KWDB SQL Compilation and Optimization

1. Overview

KWDB is a distributed multi-model database product designed for AIoT scenarios. It supports establishing both time-series and relational databases within the same instance and performing fused processing of multi-model data. KWDB possesses efficient time-series data processing capabilities such as millions of device access, millions of data writes per second, and billions of data reads per second. It also features stability, security, high availability, and easy operation and maintenance.

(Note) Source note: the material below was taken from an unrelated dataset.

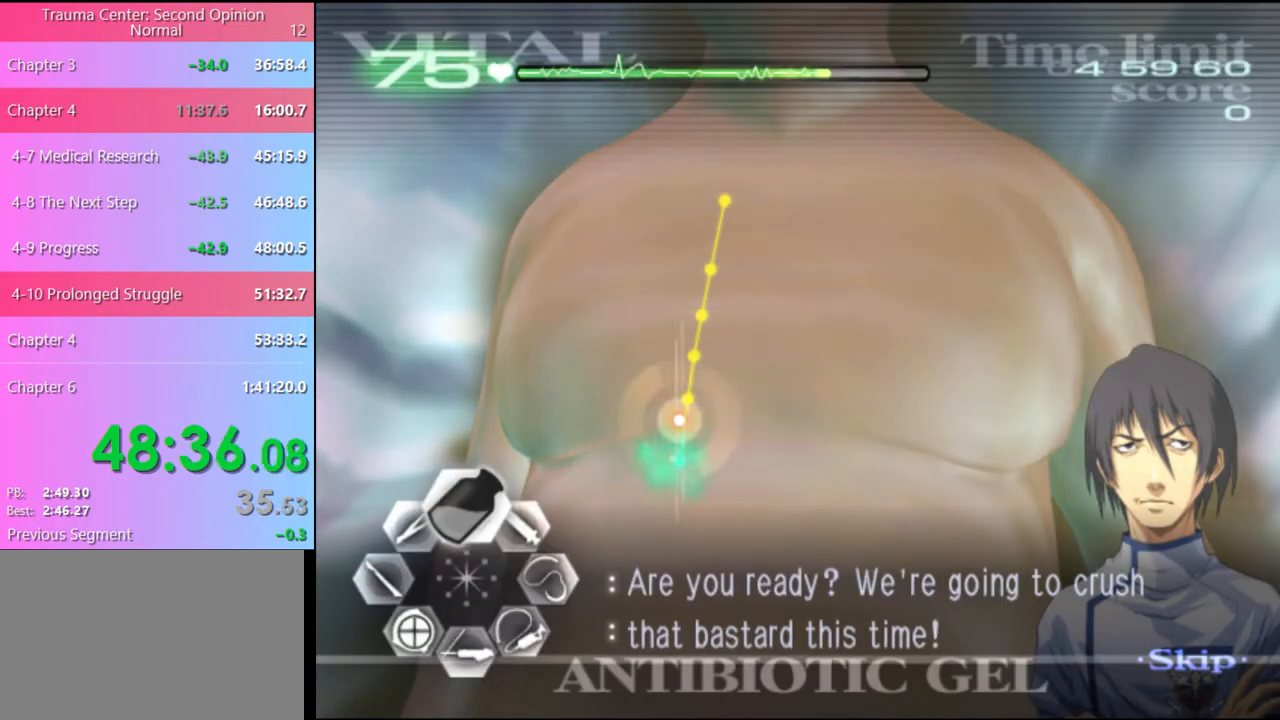
{"keys": ["w"], "mouse": ["left"], "events": []}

KWDB's SQL engine consists of a parser, optimizer, and executor. The compilation and optimization section mainly introduces the parser and optimizer.

The main function of the parser is to convert user-input SQL statements into structures that KWDB can execute, while performing necessary syntax validation. It mainly includes three steps: lexical analysis, syntax analysis, and semantic analysis.

The main function of the optimizer is to perform structural equivalence transformations on the structures generated by the parser using rule-based and cost-based optimization, making them more efficient and lower-cost without changing the original meaning of the SQL. It mainly includes RBO optimization, CBO optimization, and multi-model computation optimization.

flow_chart

2 KWDB Query Compilation and Optimization Architecture

During the compilation phase, KWDB performs three main steps on SQL statements: lexical analysis, syntax analysis, and semantic analysis. During the semantic analysis phase, KWDB also performs RBO optimization on the plan to make it better.

2.1 Lexical Analysis

KWDB's lexical analysis converts SQL statements from a character stream into a list of lexical tokens (such as keywords, identifiers, constants, and operators) based on the lexical units defined in the yacc file.

The specific steps are as follows:

Remove comments and whitespace.
Recognize lexical units: scan the SQL character stream to decompose and identify lexical units.
Build tokens: arrange the identified lexical units in SQL order to form a list.

For example, with the following query statement:

SELECT a, b FROM t WHERE c > 30;

The result of lexical analysis is as follows:

SELECT (keyword)
a (identifier)
, (separator)
b (identifier)
FROM (keyword)
t (identifier)
WHERE (keyword)
c (identifier)
> (operator)
30 (constant)
; (separator)

2.2 Syntax Analysis

KWDB's syntax analysis traverses the tokens for recognition based on the grammar defined in the yacc file, determining whether there are syntax errors and specification conflicts.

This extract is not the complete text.